» **Page text**
BookmarkSubscribeRSS Feed
☑ This topic is solved. Need further help from the community? Please sign in and ask a new question.
qaguy1982
Obsidian | Level 7

I have been using SAS for about 7 years now and recently came up with an issue setting an implicit length of a variable.

We are using SAS version 9.4  (TS1M5).

 

The following code spreads out the selection of data from various states over 4 weeks within a quarter. 

The state_string variable is defined in this data step.  

Up until recently we only had two states per line so that all the state_string defines were the same length.  SAS defined the length based upon the string length. 

The recent change was when we added a third state in the last pull (at the end of the quarter.) 

When I used the state_string variable in a proc sql statement as a where condition, the state_string value was truncated to the length of the first time it was referenced.  This caused it to miss a few characters and not close the string properly. 

 

My issue is that this is within an If-then-else block so that only one definition of state_string should occur each time it is run.   It is either week 4 or not so there should only be one definition of state_string.

 

Can someone explain why SAS is picking the first instance of the define from within an if clause rather than picking the version that applies for this test case?  For instance in weeks 13, 26, 39 and 52 the longer string would be selected and the string lengh should be longer.  

 

I have fixed the issue by adding an explicit length declaration rather than allowing SAS to define it.  I am just curious as to why SAS is using definitions within an if block that don't apply to this instance. 

 

This is easy to test by just finding out what week this is and putting that number in one of the if condition blocks to trigger a particular definition to fire.

» **Provided material**
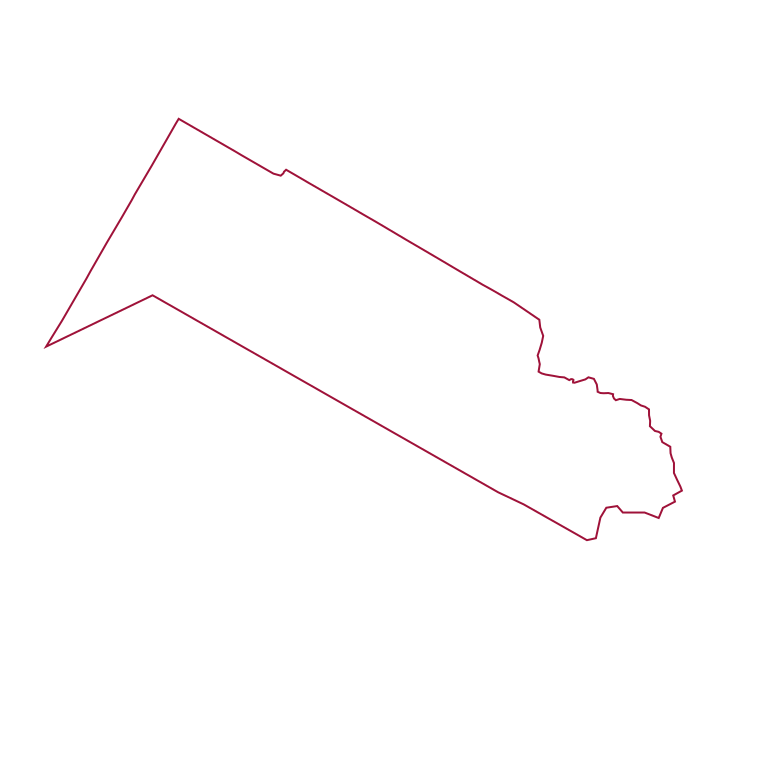 outline of Dolores, Colorado, United States of America, rotated 30°
{"feature_id": "52423323B89613253232033", "entity_name": "Dolores", "entity_type": "district", "adm_level": 2, "iso_a3": "USA", "parent_name": "United States of America", "parent_adm1": "Colorado", "projection": "mercator", "projection_center": [-108.387, 37.69], "detail": "fine", "context": "isolated", "style": "outline", "palette": "rose", "viewbox_px": 768, "rotation_deg": 30, "n_neighbors": 0, "source": "geoboundaries", "source_scale": "gbopen_adm2", "svg_char_len": 1622}
<svg xmlns="http://www.w3.org/2000/svg" viewBox="0 0 768 768"><g transform="rotate(30 384 384)"><path d="M72.7,520.6L139.2,422.9L537.0,420.7L565.2,418.4L637.8,417.8L644.6,411.6L638.2,391.5L638.4,380.0L647.0,373.1L655.1,375.9L674.0,365.0L688.9,362.7L687.5,351.8L694.8,340.4L690.2,335.9L695.3,327.4L691.9,324.6L685.7,320.4L679.6,316.1L674.6,307.4L670.0,303.8L666.8,300.7L663.3,295.2L654.1,295.2L649.8,291.5L649.1,288.3L645.8,288.1L642.1,289.2L635.4,287.6L632.9,282.8L629.2,278.6L626.2,273.5L621.4,273.2L617.2,274.1L613.0,273.9L606.4,274.1L601.7,276.5L595.6,279.1L592.9,282.1L590.5,281.6L588.2,279.9L587.5,278.3L582.9,279.6L578.8,282.2L575.9,283.6L572.9,283.9L572.0,282.5L568.5,278.0L563.2,274.6L557.7,276.0L556.1,279.3L551.7,284.0L548.4,287.6L547.0,288.2L546.4,287.3L546.1,285.8L545.0,285.6L543.6,286.2L542.5,288.0L536.9,288.1L532.4,290.2L526.5,292.3L519.3,295.0L515.2,296.0L511.7,296.0L511.1,294.5L509.0,288.9L507.2,287.0L505.0,284.5L502.8,282.5L501.7,276.6L500.0,269.4L497.8,262.7L491.0,256.9L486.4,250.7L455.5,248.4L442.5,248.5L429.6,248.5L420.0,248.7L393.6,248.5L364.1,248.2L331.1,248.0L296.7,247.6L280.7,247.6L254.8,247.5L234.1,247.5L218.4,247.5L200.7,247.4L192.1,247.4L191.3,250.1L191.5,251.9L190.4,255.2L183.1,257.1L168.5,257.1L161.4,257.1L155.6,257.1L154.2,257.1L152.1,257.1L149.2,257.1L146.1,257.1L137.7,257.0L131.6,257.0L117.6,257.0L110.4,257.0L103.2,257.0L91.6,257.0L79.4,257.0L73.6,257.0L73.5,262.5L73.6,283.0L73.6,287.2L73.7,311.0L73.4,344.4L73.6,350.9L73.6,368.9L73.6,370.2L73.3,400.2L73.4,428.3L73.4,432.4L73.6,441.4L73.5,490.2L72.9,510.6L72.7,520.6Z" fill="none" stroke="#9f1239" stroke-width="2"/></g></svg>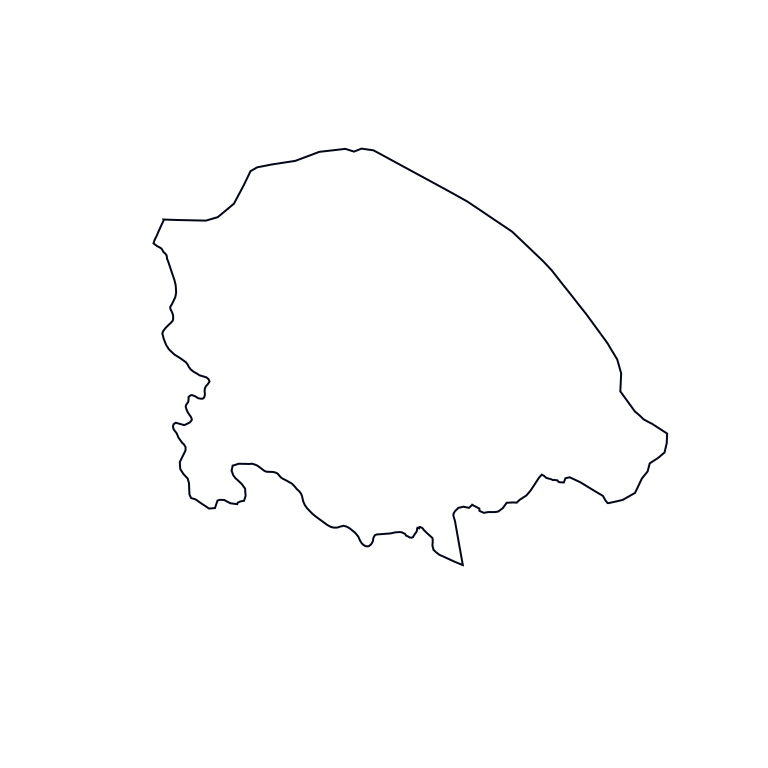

» **Directive A**
According to the SAS forum post, which version of SAS is in use?
» **Directive B**
State whether each statement agrees with the SAS forum post, answering yes or no and quoting the deciding words of the post. (i) Until recently, there were only two states per line. (ii) The problem was fixed by removing the if-then-else block. (iii) The poster has used SAS for about ten years.
» **Directive C**
Write out the SAS forum post from "My issue is" up to and including "to this instance.".
The material is not needed for the work that follows.

» **Exercise output A**
SAS version 9.4 (TS1M5).

» **Exercise output B**
(i) Yes: "Up until recently we only had two states per line so that all the state_string defines were the same length."
(ii) No: "I have fixed the issue by adding an explicit length declaration rather than allowing SAS to define it."
(iii) No: "I have been using SAS for about 7 years now"

» **Exercise output C**
My issue is that this is within an If-then-else block so that only one definition of state_string should occur each time it is run.   It is either week 4 or not so there should only be one definition of state_string.

 

Can someone explain why SAS is picking the first instance of the define from within an if clause rather than picking the version that applies for this test case?  For instance in weeks 13, 26, 39 and 52 the longer string would be selected and the string lengh should be longer.  

 

I have fixed the issue by adding an explicit length declaration rather than allowing SAS to define it.  I am just curious as to why SAS is using definitions within an if block that don't apply to this instance.